The downfall of Sir Philip Green’s Arcadia Group is being closely watched around the retail sector as its potential collapse is seen as being crucially tied to similarly struggling Debenhams and setting off who-knows how many consequences as a result.
Another member of the retail billionaires club, Mike Ashley, boss of Frasers Group PLC (LON:FRAS), stepped in over the weekend to offer a £50mln loan.
With Arcadia owned by a pair of titled billionaires, in Sir Philip and Lady Green, it would seem that the ‘emergency £50mln’ offered by Ashley was mere pocket change.
But Ashley’s hunger for acquisitions is perhaps only surpassed by his appetite for unconventional methods.
In recent years, one morsel that he had his eye on was Debenhams, the embattled department store group that has 124 UK stores and an attractive danish brand in Magasin du Nord, but is currently in its second administration.
Arcadia’s brands have many concessions in Debenhams stores and Green’s brands accounted for an estimated £75mln annual sales, or around 5% of the total, before the pandemic.
Peter Cowgill, boss of JD Sports Fashion PLC (LON:JD.), one of the many fierce rivals Ashley has built up over the years, has apparently been closer to a deal, with talks underway in recent weeks about a rescue deal.

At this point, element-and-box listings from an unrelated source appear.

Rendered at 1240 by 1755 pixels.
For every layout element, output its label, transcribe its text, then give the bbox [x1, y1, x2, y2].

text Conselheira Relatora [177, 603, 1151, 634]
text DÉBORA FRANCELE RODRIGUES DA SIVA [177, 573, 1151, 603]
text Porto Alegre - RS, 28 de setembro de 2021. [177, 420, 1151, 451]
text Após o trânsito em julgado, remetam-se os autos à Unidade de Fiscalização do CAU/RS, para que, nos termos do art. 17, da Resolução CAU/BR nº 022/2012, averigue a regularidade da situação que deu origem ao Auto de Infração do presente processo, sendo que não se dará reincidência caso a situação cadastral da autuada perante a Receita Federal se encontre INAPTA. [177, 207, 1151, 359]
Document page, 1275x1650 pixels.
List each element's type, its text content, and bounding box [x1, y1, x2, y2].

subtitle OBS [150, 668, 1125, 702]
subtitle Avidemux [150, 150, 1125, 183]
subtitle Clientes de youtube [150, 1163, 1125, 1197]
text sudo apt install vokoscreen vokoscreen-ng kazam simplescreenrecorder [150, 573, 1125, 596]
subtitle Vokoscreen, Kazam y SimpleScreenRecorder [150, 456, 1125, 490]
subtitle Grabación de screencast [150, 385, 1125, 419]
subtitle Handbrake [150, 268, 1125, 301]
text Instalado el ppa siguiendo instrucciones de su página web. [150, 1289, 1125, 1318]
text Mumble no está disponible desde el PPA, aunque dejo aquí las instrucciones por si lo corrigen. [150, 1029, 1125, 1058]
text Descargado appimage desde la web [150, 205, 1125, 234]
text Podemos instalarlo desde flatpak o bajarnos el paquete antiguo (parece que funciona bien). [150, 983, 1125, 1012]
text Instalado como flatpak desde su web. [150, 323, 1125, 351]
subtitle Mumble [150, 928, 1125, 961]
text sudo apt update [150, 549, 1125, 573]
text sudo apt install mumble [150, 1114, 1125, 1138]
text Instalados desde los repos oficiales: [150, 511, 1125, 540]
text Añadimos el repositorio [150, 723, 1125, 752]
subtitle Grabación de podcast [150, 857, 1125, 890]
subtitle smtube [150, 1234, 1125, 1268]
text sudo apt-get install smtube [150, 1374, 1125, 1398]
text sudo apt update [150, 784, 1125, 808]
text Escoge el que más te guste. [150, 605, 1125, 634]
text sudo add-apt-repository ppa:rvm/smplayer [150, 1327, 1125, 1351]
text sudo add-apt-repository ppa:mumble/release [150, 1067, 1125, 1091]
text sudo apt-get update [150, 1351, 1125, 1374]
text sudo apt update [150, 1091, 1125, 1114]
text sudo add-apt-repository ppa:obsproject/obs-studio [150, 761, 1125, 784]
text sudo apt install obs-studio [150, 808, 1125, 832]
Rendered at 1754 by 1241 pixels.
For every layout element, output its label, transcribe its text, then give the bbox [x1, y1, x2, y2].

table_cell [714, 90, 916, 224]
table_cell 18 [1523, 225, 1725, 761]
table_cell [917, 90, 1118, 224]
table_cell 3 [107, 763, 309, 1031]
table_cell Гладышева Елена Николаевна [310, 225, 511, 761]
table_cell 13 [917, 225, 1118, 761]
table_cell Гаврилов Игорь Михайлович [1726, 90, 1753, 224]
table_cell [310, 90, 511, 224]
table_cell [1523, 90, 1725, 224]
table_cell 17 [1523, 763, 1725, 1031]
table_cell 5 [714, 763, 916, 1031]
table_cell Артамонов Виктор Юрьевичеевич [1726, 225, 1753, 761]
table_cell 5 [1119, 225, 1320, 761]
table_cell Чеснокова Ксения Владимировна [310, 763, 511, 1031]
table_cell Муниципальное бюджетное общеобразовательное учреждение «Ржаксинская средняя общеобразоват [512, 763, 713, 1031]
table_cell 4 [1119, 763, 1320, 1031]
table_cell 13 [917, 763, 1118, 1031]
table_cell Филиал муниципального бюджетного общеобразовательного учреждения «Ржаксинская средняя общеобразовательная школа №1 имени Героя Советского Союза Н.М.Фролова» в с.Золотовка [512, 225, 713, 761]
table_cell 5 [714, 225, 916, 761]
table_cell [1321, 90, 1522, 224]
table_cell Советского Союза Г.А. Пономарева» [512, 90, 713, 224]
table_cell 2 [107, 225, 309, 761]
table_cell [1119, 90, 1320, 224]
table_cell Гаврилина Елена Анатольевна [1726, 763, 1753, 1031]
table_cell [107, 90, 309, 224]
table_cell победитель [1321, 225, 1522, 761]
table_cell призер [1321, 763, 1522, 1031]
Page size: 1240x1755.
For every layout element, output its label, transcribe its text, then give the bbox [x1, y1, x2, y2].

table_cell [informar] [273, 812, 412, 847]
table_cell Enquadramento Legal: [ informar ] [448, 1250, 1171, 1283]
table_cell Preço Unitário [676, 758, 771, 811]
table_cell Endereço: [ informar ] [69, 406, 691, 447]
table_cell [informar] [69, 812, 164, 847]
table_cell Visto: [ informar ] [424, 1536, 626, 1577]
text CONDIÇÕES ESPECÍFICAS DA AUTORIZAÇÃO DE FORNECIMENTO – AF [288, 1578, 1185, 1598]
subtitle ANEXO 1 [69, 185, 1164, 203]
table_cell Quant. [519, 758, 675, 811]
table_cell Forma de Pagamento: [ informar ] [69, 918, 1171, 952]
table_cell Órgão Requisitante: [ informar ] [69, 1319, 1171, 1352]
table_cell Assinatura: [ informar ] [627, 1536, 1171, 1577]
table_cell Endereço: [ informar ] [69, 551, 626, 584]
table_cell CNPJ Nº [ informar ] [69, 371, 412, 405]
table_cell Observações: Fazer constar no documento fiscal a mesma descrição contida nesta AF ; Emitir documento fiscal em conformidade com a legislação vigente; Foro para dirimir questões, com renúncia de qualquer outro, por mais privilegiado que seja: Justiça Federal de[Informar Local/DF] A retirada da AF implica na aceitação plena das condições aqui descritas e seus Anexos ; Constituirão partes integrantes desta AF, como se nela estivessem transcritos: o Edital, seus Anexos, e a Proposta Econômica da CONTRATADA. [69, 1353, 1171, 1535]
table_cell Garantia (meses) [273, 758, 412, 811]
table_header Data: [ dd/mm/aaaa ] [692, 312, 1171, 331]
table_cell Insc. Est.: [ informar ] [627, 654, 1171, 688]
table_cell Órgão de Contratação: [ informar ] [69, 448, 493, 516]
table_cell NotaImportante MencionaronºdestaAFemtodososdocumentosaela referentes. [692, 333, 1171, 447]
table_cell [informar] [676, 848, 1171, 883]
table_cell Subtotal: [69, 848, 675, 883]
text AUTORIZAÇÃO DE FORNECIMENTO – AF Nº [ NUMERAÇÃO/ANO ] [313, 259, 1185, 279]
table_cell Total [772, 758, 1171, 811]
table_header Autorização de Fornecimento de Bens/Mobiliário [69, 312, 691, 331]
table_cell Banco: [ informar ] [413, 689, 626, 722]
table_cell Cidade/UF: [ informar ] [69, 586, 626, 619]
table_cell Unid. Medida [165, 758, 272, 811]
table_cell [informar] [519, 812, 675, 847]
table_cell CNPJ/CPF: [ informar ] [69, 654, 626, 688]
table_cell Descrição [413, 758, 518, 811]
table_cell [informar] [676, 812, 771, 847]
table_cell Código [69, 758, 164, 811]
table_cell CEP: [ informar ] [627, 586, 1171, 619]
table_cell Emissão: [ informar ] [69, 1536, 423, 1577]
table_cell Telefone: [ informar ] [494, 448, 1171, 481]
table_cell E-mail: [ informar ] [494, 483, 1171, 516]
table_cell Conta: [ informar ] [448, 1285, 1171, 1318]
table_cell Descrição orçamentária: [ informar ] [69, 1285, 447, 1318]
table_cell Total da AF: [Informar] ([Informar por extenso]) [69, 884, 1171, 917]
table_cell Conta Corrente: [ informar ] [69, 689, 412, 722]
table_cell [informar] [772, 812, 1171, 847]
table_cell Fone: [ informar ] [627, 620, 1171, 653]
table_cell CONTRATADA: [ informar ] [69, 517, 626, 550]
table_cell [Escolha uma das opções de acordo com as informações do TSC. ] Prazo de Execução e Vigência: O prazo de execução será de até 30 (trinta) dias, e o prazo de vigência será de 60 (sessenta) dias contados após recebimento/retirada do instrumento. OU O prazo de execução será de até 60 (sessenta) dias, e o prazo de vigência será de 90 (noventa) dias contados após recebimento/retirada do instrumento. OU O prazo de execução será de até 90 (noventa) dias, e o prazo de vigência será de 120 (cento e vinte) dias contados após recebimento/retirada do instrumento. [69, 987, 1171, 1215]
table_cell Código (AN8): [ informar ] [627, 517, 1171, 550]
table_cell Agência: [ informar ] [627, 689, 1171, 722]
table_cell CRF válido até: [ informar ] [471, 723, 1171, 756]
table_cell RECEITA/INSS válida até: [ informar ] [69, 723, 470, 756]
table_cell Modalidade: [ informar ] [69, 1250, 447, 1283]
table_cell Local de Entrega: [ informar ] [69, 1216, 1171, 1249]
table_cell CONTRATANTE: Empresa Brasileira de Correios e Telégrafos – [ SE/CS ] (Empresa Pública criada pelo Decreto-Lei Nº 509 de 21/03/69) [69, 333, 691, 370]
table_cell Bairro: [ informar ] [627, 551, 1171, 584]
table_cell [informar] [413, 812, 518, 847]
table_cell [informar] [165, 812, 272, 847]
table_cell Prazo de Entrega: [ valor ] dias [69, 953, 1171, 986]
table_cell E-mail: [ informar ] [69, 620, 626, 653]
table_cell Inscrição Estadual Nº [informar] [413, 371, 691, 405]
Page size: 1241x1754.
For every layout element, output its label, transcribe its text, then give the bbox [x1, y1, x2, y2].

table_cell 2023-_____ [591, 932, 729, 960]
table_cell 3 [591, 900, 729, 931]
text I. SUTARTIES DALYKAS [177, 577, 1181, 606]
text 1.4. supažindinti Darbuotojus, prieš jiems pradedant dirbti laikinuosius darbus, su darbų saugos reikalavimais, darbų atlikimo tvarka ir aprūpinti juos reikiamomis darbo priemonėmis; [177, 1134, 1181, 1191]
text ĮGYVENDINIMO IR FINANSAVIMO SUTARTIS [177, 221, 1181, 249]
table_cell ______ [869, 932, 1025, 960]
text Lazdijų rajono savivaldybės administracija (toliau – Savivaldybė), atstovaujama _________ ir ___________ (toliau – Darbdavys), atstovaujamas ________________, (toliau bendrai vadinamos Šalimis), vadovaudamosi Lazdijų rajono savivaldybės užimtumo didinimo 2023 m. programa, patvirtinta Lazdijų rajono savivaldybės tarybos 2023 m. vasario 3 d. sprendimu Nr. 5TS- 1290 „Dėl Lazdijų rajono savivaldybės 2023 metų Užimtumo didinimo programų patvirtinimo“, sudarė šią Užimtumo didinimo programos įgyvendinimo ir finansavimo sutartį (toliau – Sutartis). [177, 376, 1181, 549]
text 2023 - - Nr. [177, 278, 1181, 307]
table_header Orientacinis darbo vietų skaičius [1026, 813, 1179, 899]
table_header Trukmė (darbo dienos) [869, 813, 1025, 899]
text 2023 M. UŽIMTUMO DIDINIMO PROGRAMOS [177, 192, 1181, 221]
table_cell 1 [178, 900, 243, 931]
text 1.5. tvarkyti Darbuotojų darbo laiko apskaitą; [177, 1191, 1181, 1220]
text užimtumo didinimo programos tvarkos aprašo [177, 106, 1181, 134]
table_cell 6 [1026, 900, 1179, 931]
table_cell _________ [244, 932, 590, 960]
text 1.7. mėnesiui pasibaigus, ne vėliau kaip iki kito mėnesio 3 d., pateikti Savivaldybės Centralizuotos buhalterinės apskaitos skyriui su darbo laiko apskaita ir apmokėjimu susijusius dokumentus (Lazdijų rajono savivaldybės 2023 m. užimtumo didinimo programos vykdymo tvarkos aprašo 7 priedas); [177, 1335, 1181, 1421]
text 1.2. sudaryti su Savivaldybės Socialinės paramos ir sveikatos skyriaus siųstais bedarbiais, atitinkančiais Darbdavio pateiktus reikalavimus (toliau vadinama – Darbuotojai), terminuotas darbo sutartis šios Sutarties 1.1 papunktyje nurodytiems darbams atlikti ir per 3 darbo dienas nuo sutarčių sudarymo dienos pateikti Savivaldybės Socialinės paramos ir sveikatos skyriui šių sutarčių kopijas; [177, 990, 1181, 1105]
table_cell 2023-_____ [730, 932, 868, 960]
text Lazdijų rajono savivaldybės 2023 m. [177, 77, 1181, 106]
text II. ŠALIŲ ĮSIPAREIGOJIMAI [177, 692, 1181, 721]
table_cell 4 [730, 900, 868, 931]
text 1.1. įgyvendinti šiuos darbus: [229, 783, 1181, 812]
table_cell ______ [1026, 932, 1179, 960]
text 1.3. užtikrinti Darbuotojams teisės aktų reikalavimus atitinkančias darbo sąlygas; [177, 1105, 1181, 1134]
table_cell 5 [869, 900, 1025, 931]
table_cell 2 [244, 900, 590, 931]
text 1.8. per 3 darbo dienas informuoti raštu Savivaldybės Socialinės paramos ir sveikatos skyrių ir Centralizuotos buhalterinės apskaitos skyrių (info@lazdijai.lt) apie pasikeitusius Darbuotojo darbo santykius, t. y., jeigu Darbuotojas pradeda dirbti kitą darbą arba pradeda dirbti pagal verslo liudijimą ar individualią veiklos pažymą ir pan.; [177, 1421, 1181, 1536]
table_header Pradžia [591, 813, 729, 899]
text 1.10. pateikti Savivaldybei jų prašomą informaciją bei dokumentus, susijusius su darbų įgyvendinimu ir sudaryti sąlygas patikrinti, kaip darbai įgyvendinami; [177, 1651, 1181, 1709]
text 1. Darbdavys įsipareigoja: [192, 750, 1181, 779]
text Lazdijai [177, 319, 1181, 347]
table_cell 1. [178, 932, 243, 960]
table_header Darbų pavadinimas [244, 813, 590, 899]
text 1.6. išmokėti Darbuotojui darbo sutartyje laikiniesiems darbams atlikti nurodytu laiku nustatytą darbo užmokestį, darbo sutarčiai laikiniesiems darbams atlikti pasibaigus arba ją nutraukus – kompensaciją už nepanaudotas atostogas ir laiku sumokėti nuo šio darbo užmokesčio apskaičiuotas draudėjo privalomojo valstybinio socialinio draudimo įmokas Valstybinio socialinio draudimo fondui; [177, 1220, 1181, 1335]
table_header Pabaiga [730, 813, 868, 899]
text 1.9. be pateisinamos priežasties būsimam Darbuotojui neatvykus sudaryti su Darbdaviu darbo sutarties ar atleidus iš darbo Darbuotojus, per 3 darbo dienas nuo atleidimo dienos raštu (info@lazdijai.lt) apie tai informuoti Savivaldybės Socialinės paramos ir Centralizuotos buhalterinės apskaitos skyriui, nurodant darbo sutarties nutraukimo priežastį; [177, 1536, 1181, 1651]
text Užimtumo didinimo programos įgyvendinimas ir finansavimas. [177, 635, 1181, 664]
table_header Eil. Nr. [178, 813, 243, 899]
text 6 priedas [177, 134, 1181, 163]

Cowgill, who like Ashley has been snaffling distressed smaller competitors for many a year, also rejected a suggestion from Ashley that he was encouraged to buy Debenhams by Philip Green to stymie Ashley.
The Sunday Times quoted an insider as saying: “If Peter was trying to buy a banana plantation in Grenada, Mike would be up in one of the trees somewhere. He’s always sniffing around.”
It has been reported in the past week that Cowgill could not agree a deal for Debenhams, not helped by concerns about how the impending collapse of Arcadia and a third lockdown in January could affect the industry.
But while exclusive discussions between the FTSE 100 retailer and the department store group’s administrators have ended, Yahoo Finance reported that it had not withdrawn completely.
A most recent attempt by Ashley, who had a £150m stake in Debenhams wiped out in a debt-for-equity swap, to acquire Debenhams foundered on the £300mln price tag set by private equity owners Silver Point Capital and restructuring firm Hilco, with stories over the weekend that the magnate was also raging at being frozen out of talks by investment banks.
Other companies that may be waiting for the other shoe to drop is newly listed The Hut Group (LON:THG), which is said to have made an offer for Debenhams’ online business.
With Arcadia so intertwined with Debenhams, its potential administration could spark several after-effects around the industry, including no doubt some bruised egos.
Nick Bubb, the independent retail analyst, offered an insight from Enid Blyton that he said seemed worth dedicating to Mike Ashley: “The best way to treat obstacles is to use them as stepping-stones. Laugh at them, tread on them, and let them lead you to something better.”